Manusiasenayan.id – Viralnya pernyataan alumni LPDP berinisial DS yang bilang, “cukup aku WNI, anak jangan,” langsung bikin jagat maya panas. Komentar itu menuai pro dan kontra, apalagi karena status DS sebagai penerima beasiswa negara. Anggota Komisi XI DPR RI, Melchias Markus Mekeng, ikut buka suara dan menilai pernyataan tersebut tak etis.
Mekeng menegaskan, menerima LPDP itu bukan hal biasa. Itu adalah keberuntungan besar karena dibiayai oleh negara lewat APBN—yang sumbernya dari rakyat Indonesia, dari Papua sampai Aceh. Artinya, ada uang rakyat di sana yang dipakai untuk mendukung pendidikan para penerima beasiswa.
“Dapat beasiswa itu satu keberuntungan. Dan itu uangnya dari negara, dari rakyat juga. Jadi mestinya ada rasa,” tegas Mekeng, Minggu (22/2/2026).
Menurutnya, setiap orang memang punya hak menentukan kewarganegaraan. Negara nggak bisa melarang seseorang memilih jadi warga negara mana pun. Tapi, kata dia, pilihan itu nggak perlu diumbar dengan narasi yang terkesan merendahkan Indonesia.
Soal Etika dan Rasa Bangga
Mekeng menilai ucapan DS seolah menggambarkan Indonesia sebagai bangsa kelas bawah. Padahal, Indonesia punya banyak hal yang patut dibanggakan. Dari budaya, adat istiadat, sampai warisan leluhur yang jadi identitas bersama.
“Kita punya kebanggaan dengan segala kelebihan dan kekurangan. Jangan merendahkan bangsa sendiri dengan statement yang menurut saya tidak pantas,” ujarnya.
Ia menekankan, menyampaikan opini di ruang publik perlu mempertimbangkan etika. Terlebih bagi mereka yang pernah mendapat fasilitas pendidikan dari negara seperti LPDP. Menurut Mekeng, pernyataan bernada satir, miris, atau nyinyir hanya akan melukai perasaan banyak orang.
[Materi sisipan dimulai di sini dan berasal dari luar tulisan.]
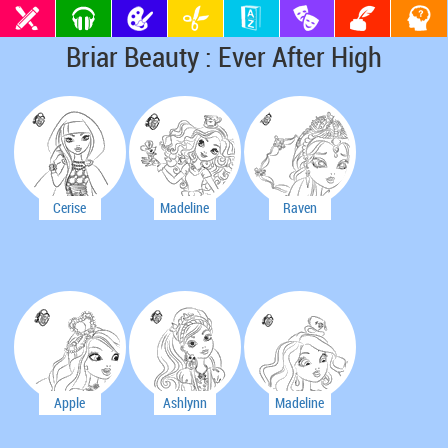
Briar Beauty : Ever After High
Cerise
Madeline
Raven
Hood
Hatter
Queen
Apple
Ashlynn
Madeline
White
Ella
Hatter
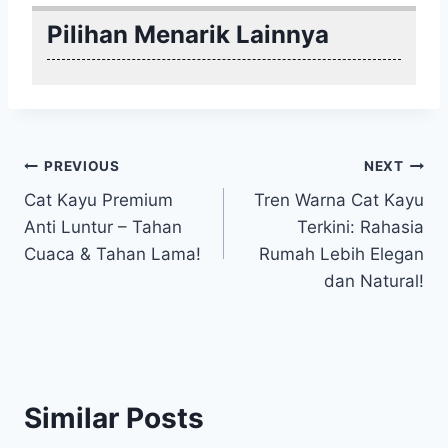
Pilihan Menarik Lainnya
Post
PREVIOUS
NEXT
Cat Kayu Premium
Tren Warna Cat Kayu
navigation
Anti Luntur – Tahan
Terkini: Rahasia
Cuaca & Tahan Lama!
Rumah Lebih Elegan
dan Natural!
Similar Posts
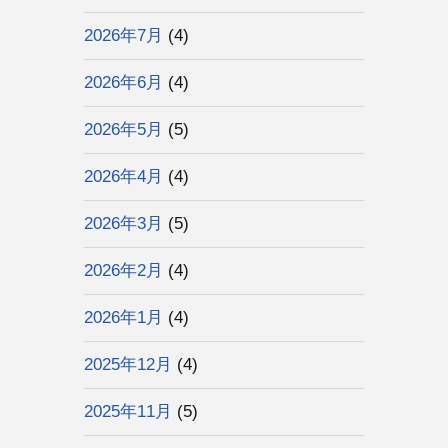
2026年7月
(4)
2026年6月
(4)
2026年5月
(5)
2026年4月
(4)
2026年3月
(5)
2026年2月
(4)
2026年1月
(4)
2025年12月
(4)
2025年11月
(5)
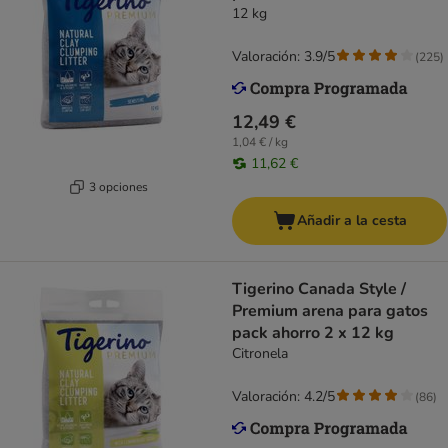
12 kg
Valoración: 3.9/5
(
225
)
12,49 €
1,04 € / kg
11,62 €
3 opciones
Añadir a la cesta
Tigerino Canada Style /
Premium arena para gatos
pack ahorro 2 x 12 kg
Citronela
Valoración: 4.2/5
(
86
)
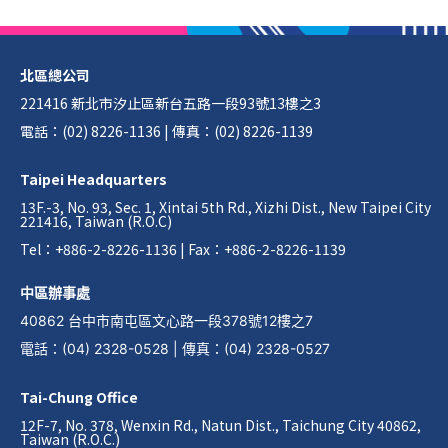
北區總公司
221416 新北市汐止區新台五路一段93號13樓之3
電話：(02) 8226-1136 | 傳真：(02) 8226-1139
Taipei Headquarters
13F.-3, No. 93, Sec. 1, Xintai 5th Rd., Xizhi Dist., New Taipei City
221416, Taiwan (R.O.C)
Tel：+886-2-8226-1136 | Fax：+886-2-8226-1139
中區辦事處
40862 台中市南屯區文心路一段378號12樓之7
電話
：
(04) 2328-0528
|
傳真
：
(04) 2328-0527
Tai-Chung Office
12F-7, No. 378, Wenxin Rd., Natun Dist., Taichung City 40862,
Taiwan (R.O.C.)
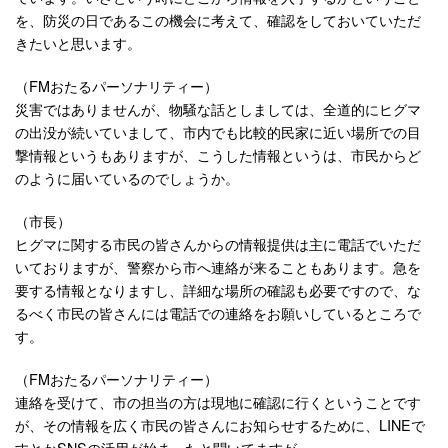
を、防災の日であるこの機会に考えて、確認をしておいていただ
きたいと思います。
（FMおたるパーソナリティー）
災害ではありませんが、物騒な話としましては、全道的にヒグマ
の出没が続いていまして、市内でも比較的民家に近い場所での目
撃情報というもありますが、こうした情報というは、市民からど
のように届いているのでしょうか。
（市長）
ヒグマに関する市民の皆さんからの情報提供は主に電話でいただ
いておりますが、警察から市へ連絡が来ることもあります。急を
要する情報となりますし、詳細な場所の確認も必要ですので、な
るべく市民の皆さんには電話での連絡をお願いしているところで
す。
（FMおたるパーソナリティー）
連絡を受けて、市の担当の方は現地に確認に行くということです
が、その情報を広く市民の皆さんにお知らせするために、LINEで
すとかSNSの活用が始まったと聞いてますが。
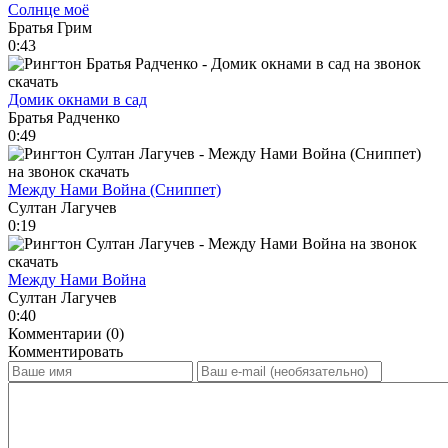
Солнце моё
Братья Грим
0:43
Домик окнами в сад
Братья Радченко
0:49
Между Нами Война (Сниппет)
Султан Лагучев
0:19
Между Нами Война
Султан Лагучев
0:40
Комментарии (0)
Комментировать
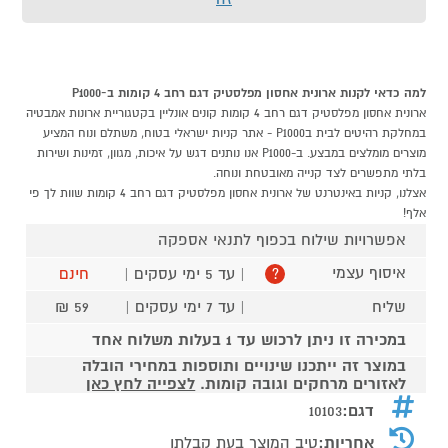
למה כדאי לקנות ארונית אחסון מפלסטיק דגם רחב 4 קומות ב-P1000
ארונית אחסון מפלסטיק דגם רחב 4 קומות קונים אונליין בקטגוריית ארונות אמבטיה
במחלקת רהיטים לבית בP1000 - אתר קניות ישראלי בטוח, משתלם ונוח המציע
מוצרים מומלצים במבצע. ב-P1000 אנו נותנים דגש על איכות, מגוון, זמינות ושירות
בלתי מתפשרים לצד קנייה מאובטחת ונוחה.
אצלנו, קניות באינטרנט של ארונית אחסון מפלסטיק דגם רחב 4 קומות שוות לך פי
אלף!
אפשרויות שילוח בכפוף לתנאי אספקה
איסוף עצמי
| עד 5 ימי עסקים |
חינם
?
שליח
| עד 7 ימי עסקים |
59 ₪
במכירה זו ניתן לרכוש עד 1 בעלות משלוח אחד
במוצר זה ייתכנו שינויים ותוספות במחירי הובלה
לאזורים מרחקים וגובה קומות.
לצפייה לחץ כאן
דגם:
10103
אחריות:
טיב המוצר בעת קבלתו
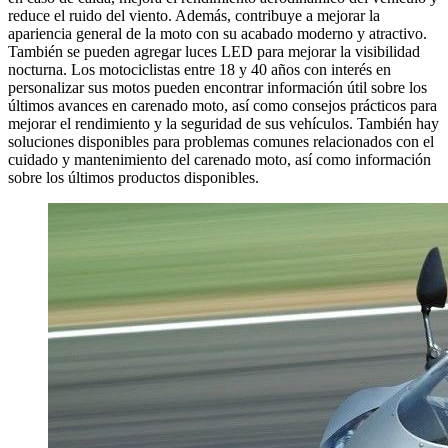
reduce el ruido del viento. Además, contribuye a mejorar la
apariencia general de la moto con su acabado moderno y atractivo.
También se pueden agregar luces LED para mejorar la visibilidad
nocturna. Los motociclistas entre 18 y 40 años con interés en
personalizar sus motos pueden encontrar información útil sobre los
últimos avances en carenado moto, así como consejos prácticos para
mejorar el rendimiento y la seguridad de sus vehículos. También hay
soluciones disponibles para problemas comunes relacionados con el
cuidado y mantenimiento del carenado moto, así como información
sobre los últimos productos disponibles.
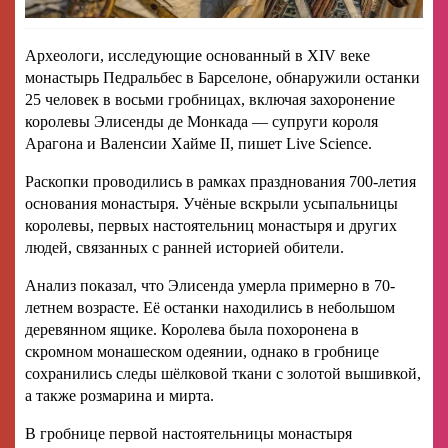
Археологи, исследующие основанный в XIV веке
монастырь Педральбес в Барселоне, обнаружили останки
25 человек в восьми гробницах, включая захоронение
королевы Элисенды де Монкада — супруги короля
Арагона и Валенсии Хайме II, пишет Live Science.
Раскопки проводились в рамках празднования 700-летия
основания монастыря. Учёные вскрыли усыпальницы
королевы, первых настоятельниц монастыря и других
людей, связанных с ранней историей обители.
Анализ показал, что Элисенда умерла примерно в 70-
летнем возрасте. Её останки находились в небольшом
деревянном ящике. Королева была похоронена в
скромном монашеском одеянии, однако в гробнице
сохранились следы шёлковой ткани с золотой вышивкой,
а также розмарина и мирта.
В гробнице первой настоятельницы монастыря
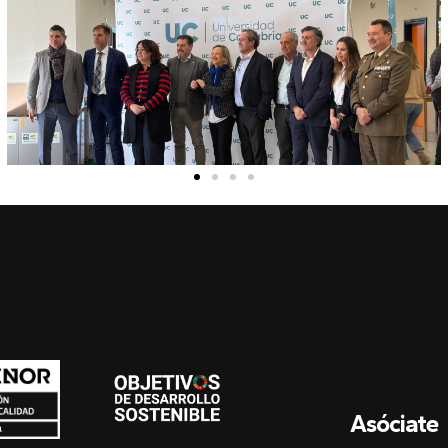
Asóciate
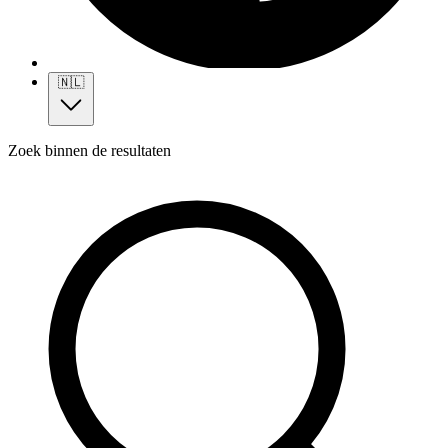
🇳🇱
Zoek binnen de resultaten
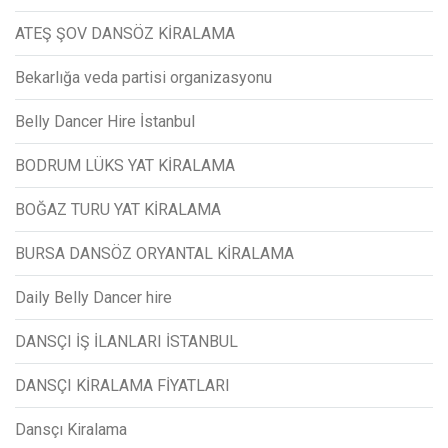
ATEŞ ŞOV DANSÖZ KİRALAMA
Bekarlığa veda partisi organizasyonu
Belly Dancer Hire İstanbul
BODRUM LÜKS YAT KİRALAMA
BOĞAZ TURU YAT KİRALAMA
BURSA DANSÖZ ORYANTAL KİRALAMA
Daily Belly Dancer hire
DANSÇI İŞ İLANLARI İSTANBUL
DANSÇI KİRALAMA FİYATLARI
Dansçı Kiralama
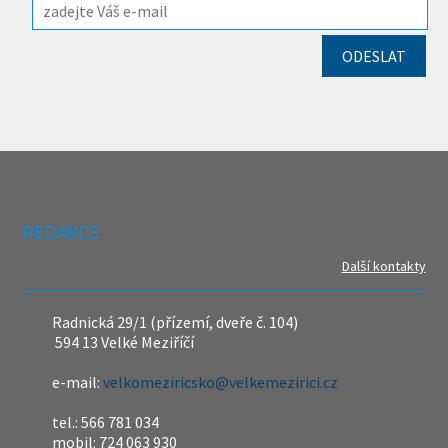
REDAKCE
Další kontakty
Radnická 29/1 (přízemí, dveře č. 104)
594 13 Velké Meziříčí
e-mail:
velkomeziricsko@velkemezirici.cz
tel.: 566 781 034
mobil: 724 063 930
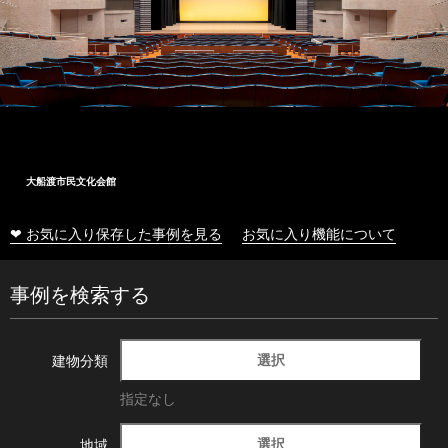
大船渡市民文化会館
❤ お気に入り保存した事例を見る
お気に入り機能について
事例を検索する
選択
建物分類
指定なし
選択
地域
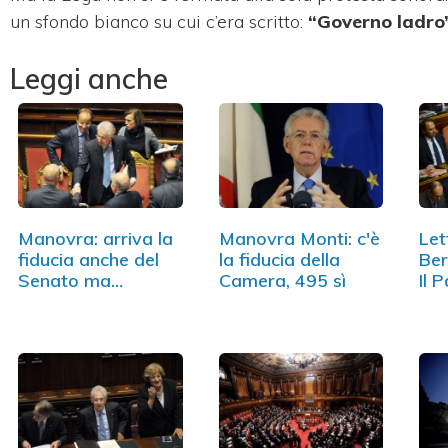
un sfondo bianco su cui c’era scritto:
“Governo ladro”
Leggi anche
Manovra: arriva la
Manovra Monti: c'è
Let
fiducia anche del
la fiducia della
Ber
Senato ma…
Camera, 495 sì
Il P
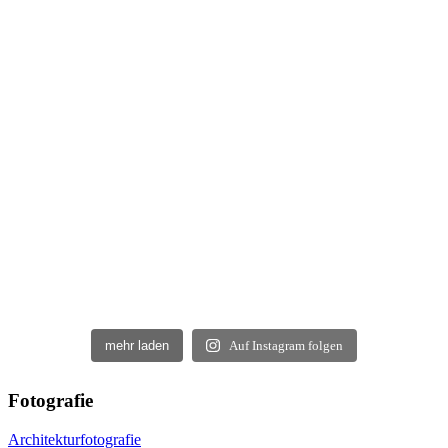
mehr laden
Auf Instagram folgen
Fotografie
Architekturfotografie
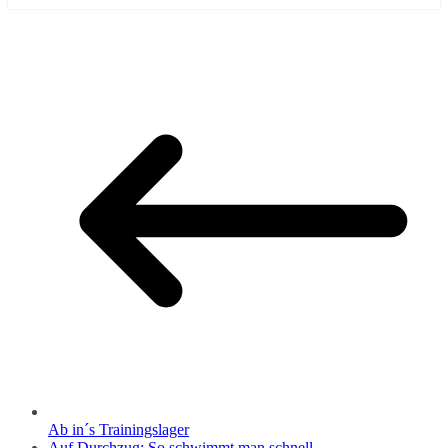
Ab in´s Trainingslager
Auf Durchzug: So schwimmt man schnell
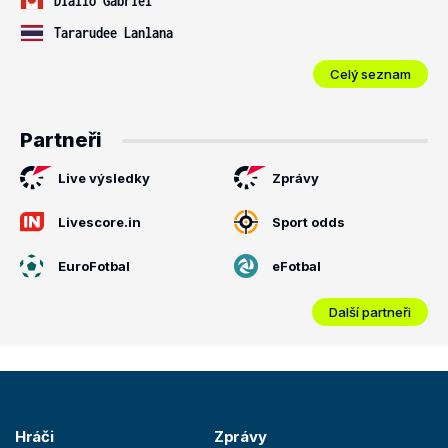
Diallo Gabriel
Tararudee Lanlana
Celý seznam
Partneři
Live výsledky
Zprávy
Livescore.in
Sport odds
EuroFotbal
eFotbal
Další partneři
Hráči
Zprávy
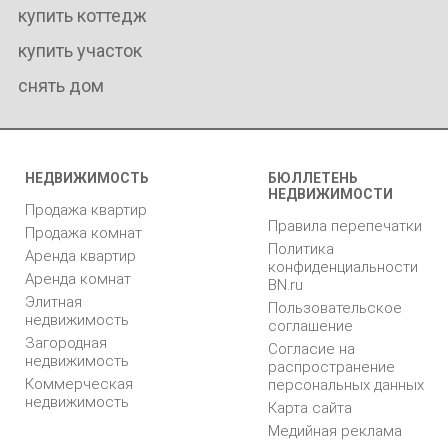
купить коттедж
купить участок
снять дом
НЕДВИЖИМОСТЬ
БЮЛЛЕТЕНЬ
НЕДВИЖИМОСТИ
Продажа квартир
Правила перепечатки
Продажа комнат
Политика
Аренда квартир
конфиденциальности
Аренда комнат
BN.ru
Элитная
Пользовательское
недвижимость
соглашение
Загородная
Согласие на
недвижимость
распространение
Коммерческая
персональных данных
недвижимость
Карта сайта
Медийная реклама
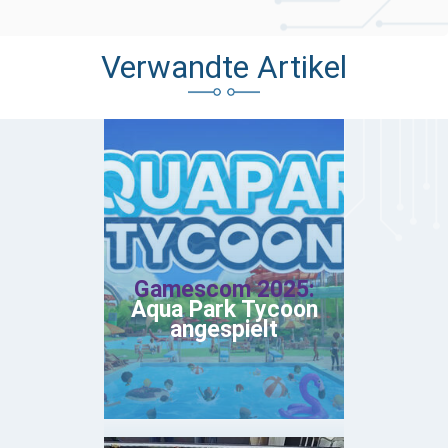
Verwandte Artikel
Gamescom 2025:
Aqua Park Tycoon
angespielt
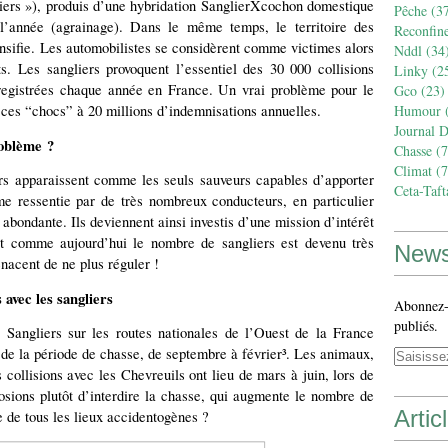
gliers »), produis d’une hybridation SanglierXcochon domestique
Pêche
(37
l’année (agrainage). Dans le même temps, le territoire des
Reconfin
tensifie. Les automobilistes se considèrent comme victimes alors
Nddl
(34
s. Les sangliers provoquent l’essentiel des 30 000 collisions
Linky
(2
egistrées chaque année en France. Un vrai problème pour le
Gco
(23)
 ces “chocs” à 20 millions d’indemnisations annuelles.
Humour
(
Journal 
roblème ?
Chasse
(7
Climat
(7
urs apparaissent comme les seuls sauveurs capables d’apporter
Ceta-Taft
me ressentie par de très nombreux conducteurs, en particulier
s abondante. Ils deviennent ainsi investis d’une mission d’intérêt
. Et comme aujourd’hui le nombre de sangliers est devenu très
News
enacent de ne plus réguler !
 avec les sangliers
Abonnez-v
publiés.
s Sangliers sur les routes nationales de l’Ouest de la France
 de la période de chasse, de septembre à février³. Les animaux,
 collisions avec les Chevreuils ont lieu de mars à juin, lors de
posions plutôt d’interdire la chasse, qui augmente le nombre de
Artic
e de tous les lieux accidentogènes ?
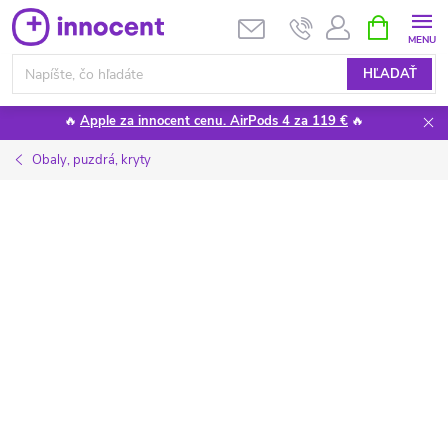
Prejsť
NÁKUPN
KOŠÍK
na
obsah
HĽADAŤ
🔥
Apple za innocent cenu. AirPods 4 za 119 €
🔥
Obaly, puzdrá, kryty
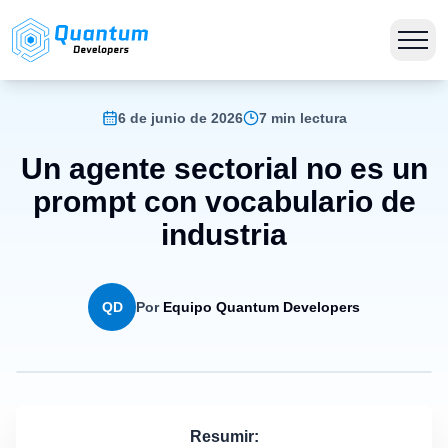
6 de junio de 2026
7 min lectura
Un agente sectorial no es un
prompt con vocabulario de
industria
QD
Por
Equipo Quantum Developers
Resumir:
Bagi Mekeng, bersyukur adalah kunci. Nggak semua orang punya kesempatan yang sama untuk lolos LPDP. Banyak yang ingin, tapi belum tentu bisa dapat. Karena itu, ia berharap DS bisa lebih bijak dalam menyampaikan pandangan.
“Kalau sudah dapat, ya bersyukur. Tidak perlu membuat statement yang nyinyir, apalagi merendahkan bangsanya,” tegasnya lagi.
Di tengah derasnya arus globalisasi dan mobilitas warga negara, isu kewarganegaraan memang jadi pilihan personal. Tapi, menurut Mekeng, menjaga martabat bangsa tetap penting. Kritik boleh, pilihan boleh, tapi rasa hormat terhadap tanah air juga jangan hilang.